Je m'en veux un peu : à la fin de la lecture de La Traversée, il y avait marqué que Clement Paurd avait bossé dessus de 2008 à 2018. J'espère pour lui que c'était par intermittence, car j'ai dévoré l'intégralité des 250 pages de la bd en à peine deux sessions de moins d'une demi-heure.
La bd est, il faut le dire, assez prenante, et suit le parcours de ce que l'on pense être deux soldats de la première guerre mondiale (mais peut-être pas) qui tentent de rejoindre une sorte de champs de bataille lointain.

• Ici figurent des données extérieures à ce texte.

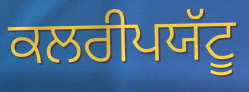
ਕਲਰੀਪਯੱਟੂ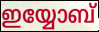
ഇയ്യോബ്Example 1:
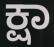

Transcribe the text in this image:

ಕ್ಷಾ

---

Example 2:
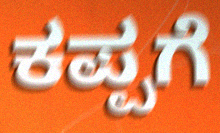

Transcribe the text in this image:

ಕಪ್ಪಗೆ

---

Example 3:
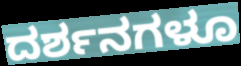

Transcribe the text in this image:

ದರ್ಶನಗಳೂ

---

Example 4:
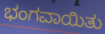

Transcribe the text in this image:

ಭಂಗವಾಯಿತು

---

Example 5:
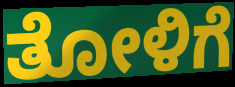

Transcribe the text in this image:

ತೋಳಿಗೆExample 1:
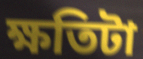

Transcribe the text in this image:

ক্ষতিটা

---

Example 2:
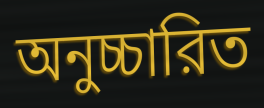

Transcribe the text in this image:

অনুচ্চারিত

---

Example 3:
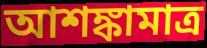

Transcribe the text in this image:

আশঙ্কামাত্র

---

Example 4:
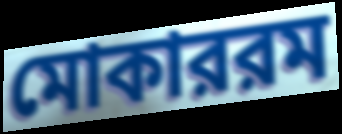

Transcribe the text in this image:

মোকাররম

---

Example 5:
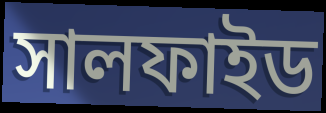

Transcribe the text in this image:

সালফাইড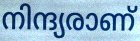
നിന്ദ്യരാണ്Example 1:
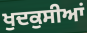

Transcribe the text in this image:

ਖੁਦਕੁਸੀਆਂ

Ils vont alors croiser toute sorte de choses : un petit chien perdu, un paysan et sa mère devant leur maison en feu, des aubergiste appeurés, des croques morts, etc... Le tout est marqué par une guerre dont on ne voit pas les combats mais qui laisse des traces sur tout ceux qui l'ont croisée.
Le livre est ultra-mélancolique, mais est contrebalancé par le trait très simple de Praud et par une forme presque ludique : on s'amuse à les suivre d'abord de gauche à droite, puis dans des tunnels où la discussion est en zig-zag, puis dans l'auberge où l'on suit simultanément les actions de tous les protagonistes chacun dans leur pièce. Étrangement le début m'a fait penser à un jeu comme Limbo, avec cette impression de suivre la marche d'un personnage de gauche à droite, sans en connaître vraiment le but, mais où tout ce que tu sais c'est que ce qu'il va croiser risque d'être déplaisant.
Alors, si ça n'a pas été le coup de coeur instantané (je m'en veux de l'avoir lu trop vite) je comprends que cette bd ai pu marquer pas mal de gens.